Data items
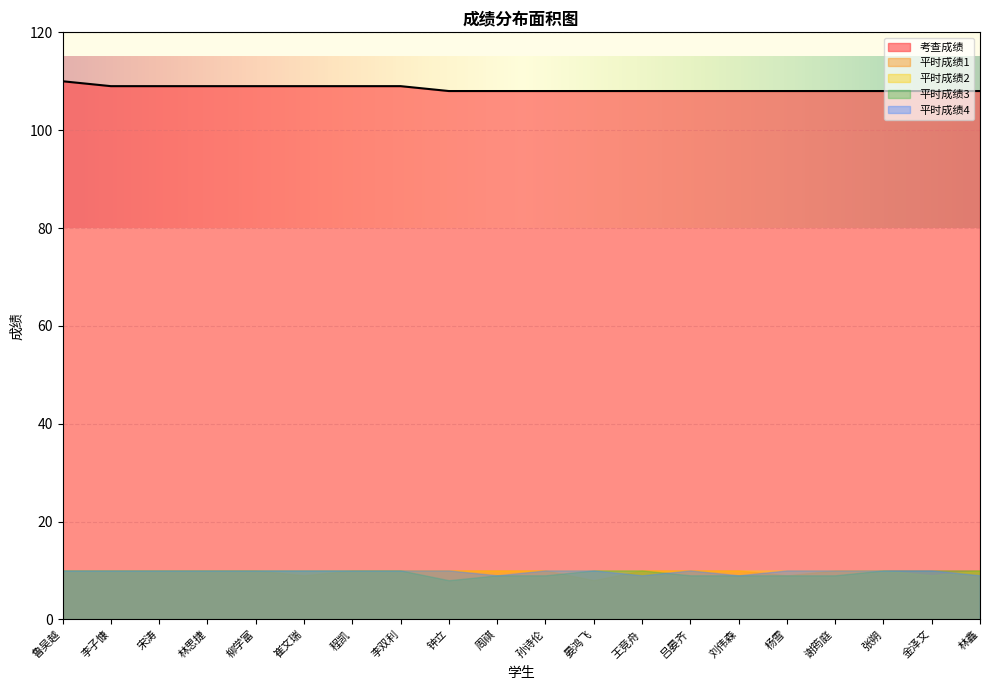

Rank the categories by 平时成绩2 value from highest to lowest.

鲁吴越, 李子慷, 宋涛, 林思捷, 柳学富, 崔文瑞, 程凯, 李双利, 钟立, 周祺, 孙诗伦, 晏鸿飞, 王竞舟, 吕晏齐, 刘伟森, 杨雪, 谢筠庭, 张朔, 林鑫, 金泽文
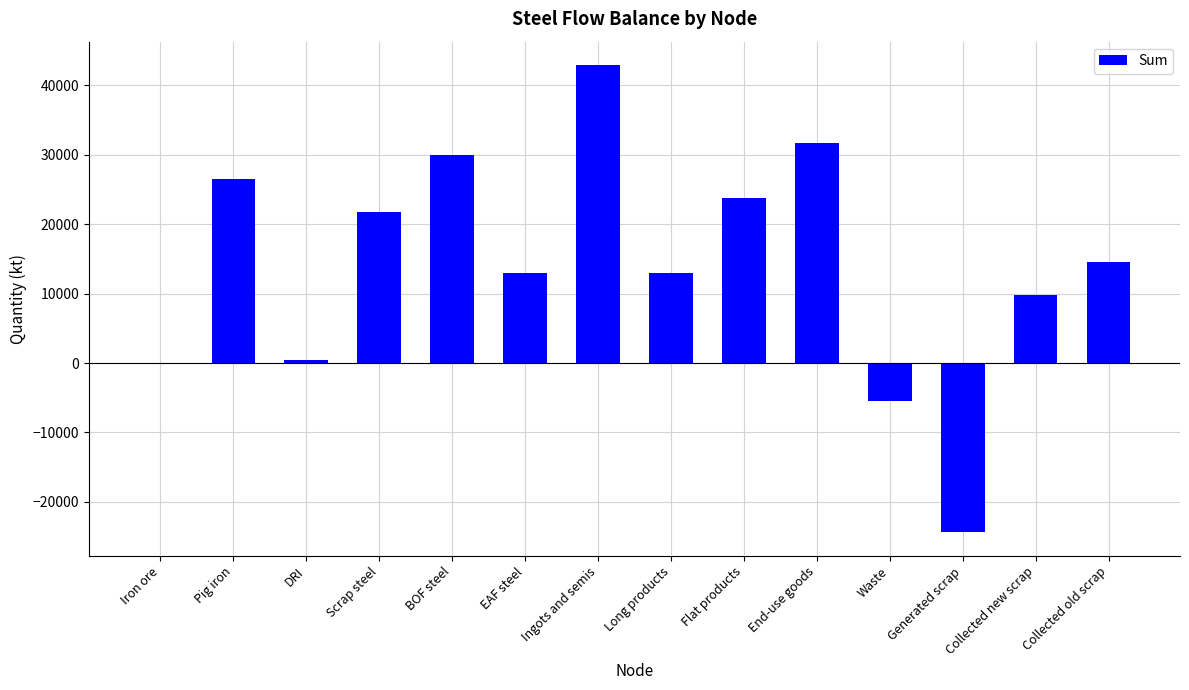

True or false: the data shows 12930.1 at Long products.

True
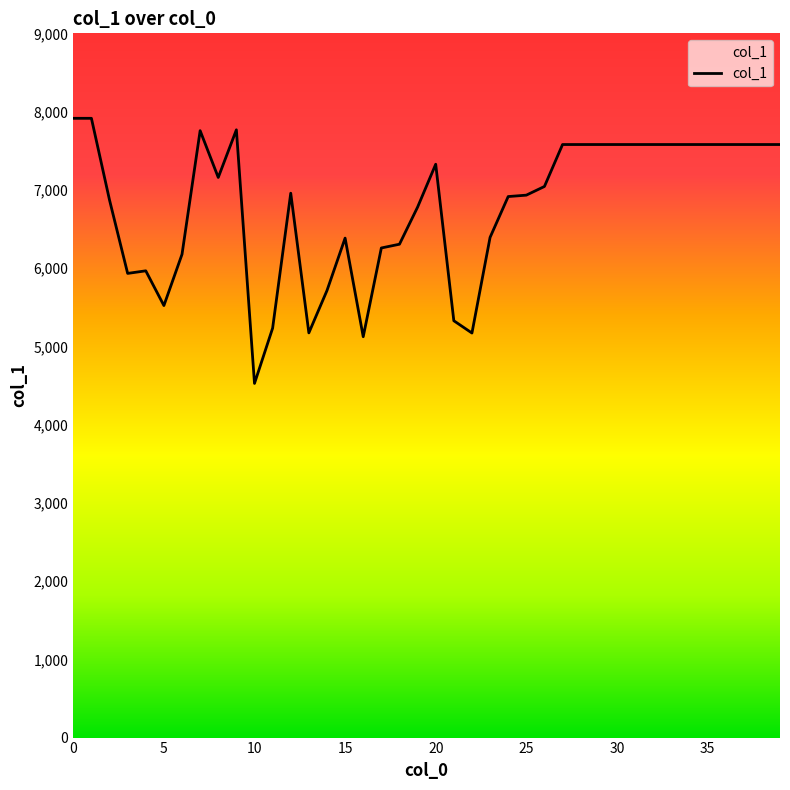

What is the minimum value shown in the chart?

4526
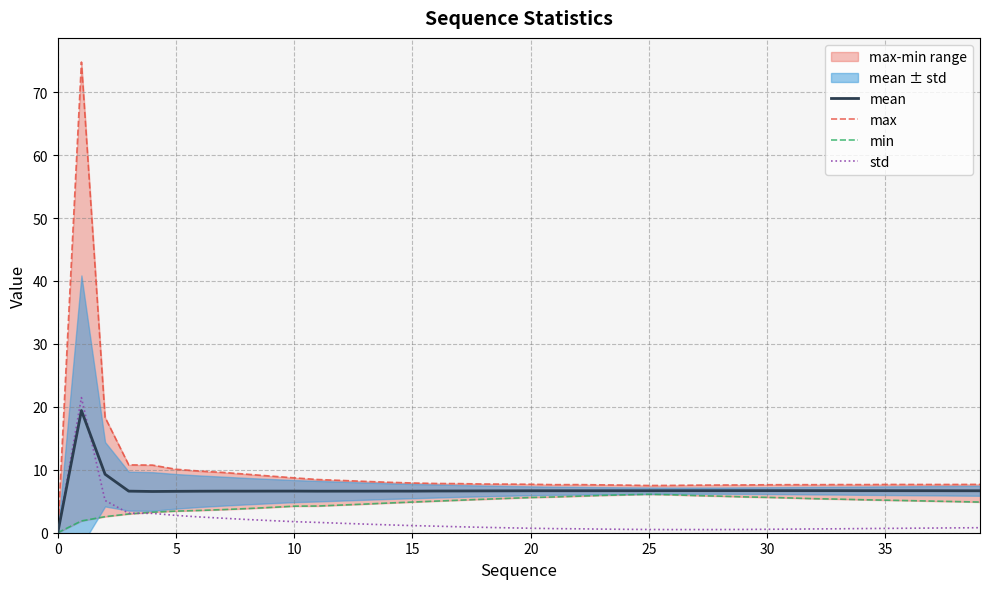

Rank the series by their maximum value, from highest to lowest.

max, std, mean, min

- YOUR GOAL
From the data items, gather every line that contains the word "Rank". Case counts.

- RESPONSE TO THE EXERCISE
Rank the categories by 平时成绩2 value from highest to lowest.
Rank the series by their maximum value, from highest to lowest.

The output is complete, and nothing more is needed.